2007-12-14 Thread Harald Korneliussen
Don Dailey wrote:

>By the way,   I am no fan of C.   I don't like C and have tried some of
>the languages on your list of languages that are supposedly faster than
>C.
>
>I think you must be getting your information from the web pages for
>those languages.   As a general rule any reasonably fast language is
>going to claim to be faster than C but shame on you if you believe it.
>
>"In theory" all languages are equal.   They can all be transformed to
>optimized machine code.   I am not talking about the theoretical,  I'm
>talking about the reality.And the reality is that right now C is the
>choice, whether I like it or not I accept it and hope something better
>will come along.

You are right, but there are some cases where alternatives may make sense.
For instance, look at the paper Ian Osgood linked to: They used Haskell to
spit out highly optimized code for Monte Carlo-simulations. There is also
FFTW, which makes very fast FFT code with the help of OCaml.

RECORDS PROVIDED:
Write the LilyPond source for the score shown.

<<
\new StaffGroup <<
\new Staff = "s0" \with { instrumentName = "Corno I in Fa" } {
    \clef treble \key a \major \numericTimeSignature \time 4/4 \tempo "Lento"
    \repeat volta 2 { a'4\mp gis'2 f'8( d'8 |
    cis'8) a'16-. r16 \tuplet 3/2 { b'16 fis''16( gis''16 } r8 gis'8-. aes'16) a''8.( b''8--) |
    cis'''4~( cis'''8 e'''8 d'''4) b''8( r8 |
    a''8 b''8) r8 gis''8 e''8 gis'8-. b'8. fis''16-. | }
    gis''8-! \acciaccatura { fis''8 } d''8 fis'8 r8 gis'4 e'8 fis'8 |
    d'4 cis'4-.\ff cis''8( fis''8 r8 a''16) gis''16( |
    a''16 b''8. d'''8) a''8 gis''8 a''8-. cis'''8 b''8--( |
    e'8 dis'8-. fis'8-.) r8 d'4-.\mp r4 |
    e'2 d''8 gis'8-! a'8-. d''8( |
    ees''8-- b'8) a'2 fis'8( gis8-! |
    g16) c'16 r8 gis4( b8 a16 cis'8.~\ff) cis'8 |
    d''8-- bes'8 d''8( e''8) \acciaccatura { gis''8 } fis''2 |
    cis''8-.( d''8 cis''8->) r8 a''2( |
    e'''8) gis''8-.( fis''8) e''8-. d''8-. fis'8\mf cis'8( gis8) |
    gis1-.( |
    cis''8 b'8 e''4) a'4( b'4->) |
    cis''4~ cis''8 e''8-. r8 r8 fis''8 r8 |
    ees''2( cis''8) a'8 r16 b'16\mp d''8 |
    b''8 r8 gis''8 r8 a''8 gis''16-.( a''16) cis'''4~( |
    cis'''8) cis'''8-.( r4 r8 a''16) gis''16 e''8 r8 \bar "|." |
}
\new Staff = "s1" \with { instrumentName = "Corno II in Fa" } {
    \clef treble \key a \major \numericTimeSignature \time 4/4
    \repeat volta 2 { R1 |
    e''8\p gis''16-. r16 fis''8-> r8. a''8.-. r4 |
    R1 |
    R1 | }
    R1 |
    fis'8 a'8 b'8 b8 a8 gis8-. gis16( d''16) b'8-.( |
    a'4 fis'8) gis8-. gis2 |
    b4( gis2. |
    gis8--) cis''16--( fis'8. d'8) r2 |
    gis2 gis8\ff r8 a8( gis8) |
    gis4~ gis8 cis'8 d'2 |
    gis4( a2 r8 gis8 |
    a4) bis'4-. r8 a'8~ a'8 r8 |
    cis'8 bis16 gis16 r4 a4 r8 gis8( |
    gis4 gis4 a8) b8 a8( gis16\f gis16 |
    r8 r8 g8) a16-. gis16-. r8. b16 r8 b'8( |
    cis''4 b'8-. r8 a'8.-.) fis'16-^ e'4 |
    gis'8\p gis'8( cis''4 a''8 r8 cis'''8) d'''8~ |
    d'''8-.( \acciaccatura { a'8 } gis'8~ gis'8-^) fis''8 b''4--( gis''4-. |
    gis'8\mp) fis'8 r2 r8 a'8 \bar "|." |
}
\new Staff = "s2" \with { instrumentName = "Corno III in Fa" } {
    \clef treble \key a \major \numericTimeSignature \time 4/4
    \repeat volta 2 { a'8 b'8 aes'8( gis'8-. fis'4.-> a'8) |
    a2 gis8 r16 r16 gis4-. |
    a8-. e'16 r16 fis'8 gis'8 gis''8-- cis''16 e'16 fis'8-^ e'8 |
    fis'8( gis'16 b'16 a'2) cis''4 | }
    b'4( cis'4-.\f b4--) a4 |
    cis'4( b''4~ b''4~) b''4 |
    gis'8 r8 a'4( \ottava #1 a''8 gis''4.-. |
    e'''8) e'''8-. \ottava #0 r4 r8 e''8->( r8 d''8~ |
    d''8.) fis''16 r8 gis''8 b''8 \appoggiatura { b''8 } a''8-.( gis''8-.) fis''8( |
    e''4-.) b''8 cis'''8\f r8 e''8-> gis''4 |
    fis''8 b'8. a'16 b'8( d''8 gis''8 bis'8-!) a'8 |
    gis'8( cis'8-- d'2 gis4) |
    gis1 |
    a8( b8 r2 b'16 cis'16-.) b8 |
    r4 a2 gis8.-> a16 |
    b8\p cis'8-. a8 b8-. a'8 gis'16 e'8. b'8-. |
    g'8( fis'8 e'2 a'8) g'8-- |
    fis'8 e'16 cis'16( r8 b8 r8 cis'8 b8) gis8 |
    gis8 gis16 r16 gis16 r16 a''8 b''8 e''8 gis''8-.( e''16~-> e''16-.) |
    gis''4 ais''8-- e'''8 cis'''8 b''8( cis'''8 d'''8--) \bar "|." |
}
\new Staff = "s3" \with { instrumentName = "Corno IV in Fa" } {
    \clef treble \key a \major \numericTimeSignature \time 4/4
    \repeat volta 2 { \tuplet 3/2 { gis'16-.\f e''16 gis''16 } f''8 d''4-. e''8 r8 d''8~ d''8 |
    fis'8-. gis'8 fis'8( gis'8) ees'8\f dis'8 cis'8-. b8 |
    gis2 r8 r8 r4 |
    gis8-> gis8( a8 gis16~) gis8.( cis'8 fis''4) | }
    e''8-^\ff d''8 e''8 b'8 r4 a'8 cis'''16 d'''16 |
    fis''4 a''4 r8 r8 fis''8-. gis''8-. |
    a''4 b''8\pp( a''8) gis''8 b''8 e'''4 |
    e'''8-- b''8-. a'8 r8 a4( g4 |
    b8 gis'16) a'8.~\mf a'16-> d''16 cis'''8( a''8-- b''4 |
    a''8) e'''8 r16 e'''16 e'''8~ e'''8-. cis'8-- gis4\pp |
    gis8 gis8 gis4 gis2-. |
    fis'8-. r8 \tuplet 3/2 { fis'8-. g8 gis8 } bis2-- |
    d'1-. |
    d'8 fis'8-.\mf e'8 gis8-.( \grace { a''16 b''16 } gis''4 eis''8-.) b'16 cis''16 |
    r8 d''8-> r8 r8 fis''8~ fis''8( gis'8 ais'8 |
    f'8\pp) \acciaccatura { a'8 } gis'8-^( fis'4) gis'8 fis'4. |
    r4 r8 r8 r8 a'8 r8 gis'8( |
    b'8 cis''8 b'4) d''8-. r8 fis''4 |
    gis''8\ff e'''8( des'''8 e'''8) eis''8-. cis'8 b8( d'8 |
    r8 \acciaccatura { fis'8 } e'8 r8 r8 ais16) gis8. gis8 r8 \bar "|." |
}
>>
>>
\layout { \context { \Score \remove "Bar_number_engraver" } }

TASK 1: Count the lines of the listing that contain the string "repeat" and give only that number.
TASK 2: Finish out the next part of the mailing-list reply about whether other languages can beat C for speed, continuing on from its last sentence.

EXERCISE RESULT 1: 4

EXERCISE RESULT 2:
Code generation is one area where using another language might be
considered. It doesn't have to be a functional one, or even C: I know of a
cryptographic algorithm (Serpent) that has an implementation based on
Perl-generated Ada code.

Prototyping may also be an idea. Especially if one is experimenting
with novel approaches, wouldn't it make sense to make a prototype
in Haskell, for instance? Then you may reimplement it in C, very carefully,
comparing outputs regularly to check for the playing strength-killing bugs
Chess programmers always talk about...

Occasionally there may be some language feature that makes up for the
performance cost. Like the distributed nature of Erlang, or the
software transactional memory libraries that GHC Haskell come with.
If you believe the hype, STM scales much better than locking-based
shared memory.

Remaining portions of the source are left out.